Reproduce, word for word, the full passage below on why people study birds more than other animals.
EXTRACT TO READ below:
More people observe and study birds than any other class of (nonhuman) animals. This prompts the question, why? Apparently the answer has been taken as too obvious to call for much thought. And to some extent it is obvious. Still it is worth considering for a moment in some definiteness. I find a good many factors favoring bird-study over other forms of zoological inquiry.

1. Birds fly. So do many other creatures-but still, birds are the supreme natural “aviators.”

2. Birds migrate. So do some other creatures-but still, birds are the extreme example of this wondrous phenomenon.

3. Like ourselves, birds are warmblooded. So are all mammals, but birds are the warmest animals of all, and this (for physico-chemical reasons) helps to give them a quickness, a vivacity, which is stimulating to behold.

4. Birds, remarkably like ourselves, have family life. They not only produce offspring but co-operate to care for them, and there is a marked-though as in man far from universal or unqualified-trend toward monogamy, mating uniquely and for life. Many mammals are less like us in this respect.

5. Except for ostriches, cassowaries, emus, and a few others, birds are much smaller than we are, and they do not frighten us as some reptiles and mammals do; yet they are not so insignificant seeming and hard to see as the more or less tiny insects. And they are of nearly all possible sizes be­ tween that of a tall child and a large insect.

6. The multitude of avian species (c. 9000) is sufficient to furnish interesting variety, thrice that of reptiles or mammals, yet not huge enough to baffle comprehension, as the profusion of insect forms does for most of us.

7. Birds are more intensely and variously beautiful than other classes of animals.

8. Unlike some insects and rodents, birds do not in irritating or harmful ways enter our dwellings, yet they can live close to those dwellings (within narrower limits than most suppose, alas).
End of EXTRACT TO READ.
EXTRACTED ENTRIES below:
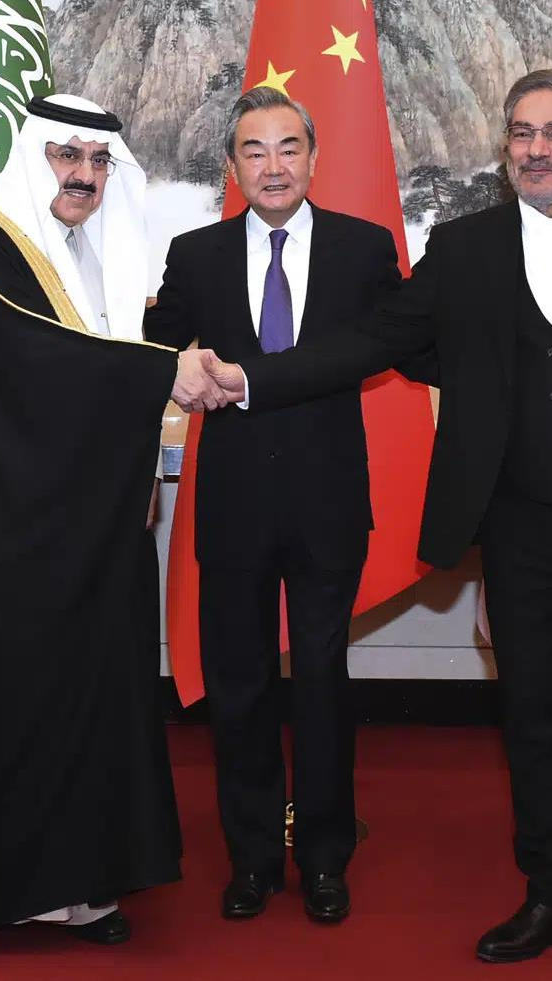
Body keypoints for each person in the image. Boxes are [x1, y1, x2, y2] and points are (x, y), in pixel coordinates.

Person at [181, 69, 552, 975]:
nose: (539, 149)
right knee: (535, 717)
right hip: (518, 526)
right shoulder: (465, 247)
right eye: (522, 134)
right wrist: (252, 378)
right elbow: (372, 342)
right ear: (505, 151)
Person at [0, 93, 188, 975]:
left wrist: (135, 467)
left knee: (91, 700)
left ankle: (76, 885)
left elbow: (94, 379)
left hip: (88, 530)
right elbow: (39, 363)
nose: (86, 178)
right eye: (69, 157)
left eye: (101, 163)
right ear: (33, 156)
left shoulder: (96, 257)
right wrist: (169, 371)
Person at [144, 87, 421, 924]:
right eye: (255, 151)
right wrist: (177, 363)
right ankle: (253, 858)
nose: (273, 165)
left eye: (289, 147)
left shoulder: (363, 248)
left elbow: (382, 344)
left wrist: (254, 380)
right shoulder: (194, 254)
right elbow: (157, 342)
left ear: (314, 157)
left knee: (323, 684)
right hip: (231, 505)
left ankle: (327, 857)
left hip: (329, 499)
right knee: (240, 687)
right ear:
End of EXTRACTED ENTRIES.
▸ **ANSWER SPACE**:
More people observe and study birds than any other class of (nonhuman) animals. This prompts the question, why? Apparently the answer has been taken as too obvious to call for much thought. And to some extent it is obvious. Still it is worth considering for a moment in some definiteness. I find a good many factors favoring bird-study over other forms of zoological inquiry.

1. Birds fly. So do many other creatures-but still, birds are the supreme natural “aviators.”

2. Birds migrate. So do some other creatures-but still, birds are the extreme example of this wondrous phenomenon.

3. Like ourselves, birds are warmblooded. So are all mammals, but birds are the warmest animals of all, and this (for physico-chemical reasons) helps to give them a quickness, a vivacity, which is stimulating to behold.

4. Birds, remarkably like ourselves, have family life. They not only produce offspring but co-operate to care for them, and there is a marked-though as in man far from universal or unqualified-trend toward monogamy, mating uniquely and for life. Many mammals are less like us in this respect.

5. Except for ostriches, cassowaries, emus, and a few others, birds are much smaller than we are, and they do not frighten us as some reptiles and mammals do; yet they are not so insignificant seeming and hard to see as the more or less tiny insects. And they are of nearly all possible sizes be­ tween that of a tall child and a large insect.

6. The multitude of avian species (c. 9000) is sufficient to furnish interesting variety, thrice that of reptiles or mammals, yet not huge enough to baffle comprehension, as the profusion of insect forms does for most of us.

7. Birds are more intensely and variously beautiful than other classes of animals.

8. Unlike some insects and rodents, birds do not in irritating or harmful ways enter our dwellings, yet they can live close to those dwellings (within narrower limits than most suppose, alas).